The first shit you take after digesting Thanksgiving dinner. Usually very dense due to overeating, bordering on a blockage either due to size or consistency, (see: ‘mustard plug’) which prompts a gastrointestinal journey of epic proportions whilst trying to expel. The panic and fright felt during the initial urge to go is akin to the uncertainty the voyagers of the Mayflower must have felt before spotting land. Once the amalgamation of turkey, ham, stuffing etc begins to pass the event horizon of the anus, hope is restored, just like the settlers had when they finally reached the promised land.
“This year I’m thankful I made it to the bathroom on time to drop a plymouth rock.”

“Bob destroyed the toilet with his Plymouth Rock on black friday.”

“I Clogged the toilet at the hotel after Thanksgiving and just left it for the maids. They didn’t land on Plymouth Rock; my Plymouth Rock landed on them.”
Plymouth Rock by But Sects November 22, 2023

Red Velvet Challenge 

When you eat some cake, cookies or other pastries flavored with red velvet and then after digestion have to determine if you’re expieriencing anal bleeding or it’s just the red velvet. The time between consumption and expulsion usually prompts a momentary period of panic during a shit before you remember your poo is red because of something you ate rather than a serious hemorrhage.
This whole wedding party gonna be taking the Red Velvet Challenge in about 18-24 hrs.

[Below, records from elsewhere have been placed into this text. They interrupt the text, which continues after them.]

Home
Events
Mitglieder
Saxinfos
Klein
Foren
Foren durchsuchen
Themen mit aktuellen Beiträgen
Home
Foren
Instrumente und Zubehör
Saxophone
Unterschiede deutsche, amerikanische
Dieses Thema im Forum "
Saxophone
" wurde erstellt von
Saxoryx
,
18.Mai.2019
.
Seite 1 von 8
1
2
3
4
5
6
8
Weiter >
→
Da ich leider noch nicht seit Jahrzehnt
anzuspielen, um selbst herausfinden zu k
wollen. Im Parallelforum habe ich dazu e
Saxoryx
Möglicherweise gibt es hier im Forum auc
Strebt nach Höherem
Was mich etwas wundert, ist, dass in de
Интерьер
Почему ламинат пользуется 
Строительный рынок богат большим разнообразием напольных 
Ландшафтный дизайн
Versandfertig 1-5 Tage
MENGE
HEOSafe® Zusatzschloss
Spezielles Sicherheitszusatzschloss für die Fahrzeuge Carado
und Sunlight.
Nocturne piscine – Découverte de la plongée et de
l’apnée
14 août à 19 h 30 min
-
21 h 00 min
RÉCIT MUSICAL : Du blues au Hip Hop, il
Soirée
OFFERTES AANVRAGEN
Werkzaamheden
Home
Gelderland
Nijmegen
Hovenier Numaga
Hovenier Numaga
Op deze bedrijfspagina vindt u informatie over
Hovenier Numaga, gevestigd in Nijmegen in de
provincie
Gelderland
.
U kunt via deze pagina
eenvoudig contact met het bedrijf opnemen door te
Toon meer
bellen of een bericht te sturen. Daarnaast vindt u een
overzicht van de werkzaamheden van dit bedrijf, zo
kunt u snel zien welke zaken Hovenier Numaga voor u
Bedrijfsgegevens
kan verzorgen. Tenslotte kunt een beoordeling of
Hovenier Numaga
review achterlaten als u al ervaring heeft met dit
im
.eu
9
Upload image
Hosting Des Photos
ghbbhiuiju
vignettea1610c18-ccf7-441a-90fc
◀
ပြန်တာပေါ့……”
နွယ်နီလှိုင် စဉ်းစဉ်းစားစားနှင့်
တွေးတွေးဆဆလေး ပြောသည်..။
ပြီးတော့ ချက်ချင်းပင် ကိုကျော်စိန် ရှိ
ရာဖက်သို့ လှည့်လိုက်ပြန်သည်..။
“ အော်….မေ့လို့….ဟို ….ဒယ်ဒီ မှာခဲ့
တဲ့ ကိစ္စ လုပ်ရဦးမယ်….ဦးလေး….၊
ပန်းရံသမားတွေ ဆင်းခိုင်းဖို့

It’s always funny taking the Red Velvet Challenge because I always forget until I wipe and think my asshole is bleeding. After about three seconds of panic I remember what I ate, chuckle, and think “damn, tricked myself again!”

Grandma called the ambulance last night cause she thought she prolapsed her rectum again. Little does she know my baking made her a contestant in the red velvet challenge
Red Velvet Challenge by But Sects September 3, 2023

Peanut Butter Knife 

The knife you used to make a peanut butter sandwhich that you set near the sink, because you’re not sure if you’re done using it. Can be used metaphorically to refer to something else.
•“Hey don’t do dishes, my peanut butter knife is by the sink. I might be hungry later.”

•“If you don’t want to be friends with her again why don’t you just deny her friend request?”
“Well, I might want to sleep with her again at some point sooo, lol. *shrug* She’s my peanut butter knife.”

“I made sure to leave on good terms with my old job in case I need them to be my peanut butter knife next summer.”

Quaranteened 

When an adult starts acting in a juvenile manner on par with a teenager because of lockdown or quarantine, either out of boredom or lack of accountability.
“Did you see Steve is on TikTok now doing all these stupid dances with the zoomers? Looks like he got quaranteened hard.”

“Since the lockdown, all I do is eat junk food and watch tv. I haven’t showered in a week and the dishes in my sink have been there even longer. Love being quaranteened.”

“My husband is happy being quaranteened; playing Fortnite and CoD all day while I’m at my ‘essential’ job.”